Любознательный Филипп Ирнеев от третьего лица следил, как трещит, быстро складываясь в безобразный ком, скрюченная фигура горбатого монаха. А скомканное монашеское одеяние падает на пол с деревянным стуком.
Не столь любопытный дон Фелипе Бланко-Рейес приподнялся с колен, неспешно отряхнул рясу, педантично поправил складки и только потом прошел в угол, чтобы кончиком кинжала отбросить в сторону черную с белым сутану, сваленную на пол. Чертову дюжину легких сухих веточек, — видимо, все, что осталось от горбуна, — дон Фелипе кропотливо собрал, перевязал радужным шелковым шнуром и небрежно сунул в карман рясы…
На миг Филиппу почудилось, словно бы неподъемное, сверхтяжелое ярмо-коромысло невообразимо его гнетет, чудовищно давит на плечи. Но тут же отпустило, и он пришел в иные чувства, времена и понятия.
— …Филька, тебе плохо?
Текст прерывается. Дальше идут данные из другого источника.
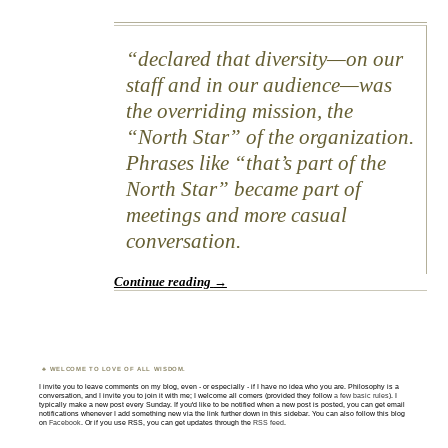
declared that diversity—on our
staff and in our audience—was
the overriding mission, the
“North Star” of the organization.
Phrases like “that’s part of the
North Star” became part of
meetings and more casual
conversation.
Continue reading
→
WELCOME TO LOVE OF ALL WISDOM.
I invite you to leave comments on my blog, even - or especially - if I have no idea who you are. Philosophy is a
conversation, and I invite you to join it with me; I welcome all comers (provided they follow
a few basic rules
). I
typically make a new post every Sunday. If you'd like to be notified when a new post is posted, you can get email
notifications whenever I add something new via the link further down in this sidebar. You can also follow this blog
on
Facebook
. Or if you use RSS, you can get updates through the
RSS feed
.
Ирка, смотри, как побледнел, ни кровиночки. Лица не видно. У него инфаркт, без балды тебе говорю. Вызывай скоро «103»…
— …Не надо «103», — вернулся в себя Филипп и без малейших симптомов какого-либо сердечного приступа обратился к прерванному разговору. — Говоришь, Сарра: у тех, кто не вписался с группой, идеолог в кабинете один на один зачет принимает?